Men loyal to the Government of National Accord (GNA) have been trying to take ground from forces of commander Khalifa Haftar, who launched an offensive on Tripoli on April 4.
A coalition of Tripoli militias and armed groups from western towns have, since April 20, been slowly repelling Haftar’s self-styled Libyan National Army.
DOLE’s mandate
In an interview in Manila, DOLE chief Bello said they are now preparing to bring home more OFWs from Libya.
“If it is a mandatory repat [repatriation], then we would have to bring OFWs there home,” Bello said at the sidelines of the Labor Day celebration of the Department of Labor and Employment (DOLE) in Pampanga.
Bello earlier deployed a six-man augmentation team in Tunisia located in the northwest of Libya to help in repatriation efforts there.
As of Wednesday, he said the government has only facilitated the repatriation of 38 of the estimated 2,600 remaining OFWs in Libya.
He earlier attributed the low number of repatriation takers to the OFWs’ hesitation in Libya to leave their work.
Most of the OFWs there are medical workers and engineers.

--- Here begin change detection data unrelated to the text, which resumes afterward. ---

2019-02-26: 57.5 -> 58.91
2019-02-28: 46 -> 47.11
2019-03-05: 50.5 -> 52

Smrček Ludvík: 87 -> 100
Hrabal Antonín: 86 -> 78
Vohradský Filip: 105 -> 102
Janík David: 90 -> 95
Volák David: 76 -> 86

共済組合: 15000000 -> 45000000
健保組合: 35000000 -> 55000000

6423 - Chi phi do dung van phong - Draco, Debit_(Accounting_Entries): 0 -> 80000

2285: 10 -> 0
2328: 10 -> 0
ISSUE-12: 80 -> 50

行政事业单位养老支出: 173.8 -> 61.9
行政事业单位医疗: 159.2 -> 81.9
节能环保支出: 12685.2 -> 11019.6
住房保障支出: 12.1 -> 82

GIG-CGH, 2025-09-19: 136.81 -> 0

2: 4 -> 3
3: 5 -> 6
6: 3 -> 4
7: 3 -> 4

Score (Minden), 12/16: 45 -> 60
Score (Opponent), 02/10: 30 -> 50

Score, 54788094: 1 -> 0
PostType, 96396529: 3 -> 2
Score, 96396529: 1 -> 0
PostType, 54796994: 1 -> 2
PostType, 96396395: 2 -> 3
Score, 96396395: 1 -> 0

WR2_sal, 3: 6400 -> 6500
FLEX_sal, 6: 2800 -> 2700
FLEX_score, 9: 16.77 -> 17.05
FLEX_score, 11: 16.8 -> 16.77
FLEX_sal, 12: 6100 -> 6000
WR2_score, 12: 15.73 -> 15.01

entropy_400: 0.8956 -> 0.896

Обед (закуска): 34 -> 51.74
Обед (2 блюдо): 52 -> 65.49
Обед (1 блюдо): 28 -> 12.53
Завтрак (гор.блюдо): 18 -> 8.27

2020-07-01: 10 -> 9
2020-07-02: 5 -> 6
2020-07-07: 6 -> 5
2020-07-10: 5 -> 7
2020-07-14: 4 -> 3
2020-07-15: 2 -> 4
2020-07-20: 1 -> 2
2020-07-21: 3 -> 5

DFA said it will not compel OFWs in the identified danger zone to leave Libya against their will despite the mandatory repatriation phase there.
In terms of deployment of OFWs in Libya, Philippine Overseas Employment Administration (POEA) Administrator Bernard P. Olalia said they will await a recommendation from DFA on whether there is a need to expand their existing deployment ban in Libya.
POEA’s deployment ban in Libya only covers areas stipulated by DFA.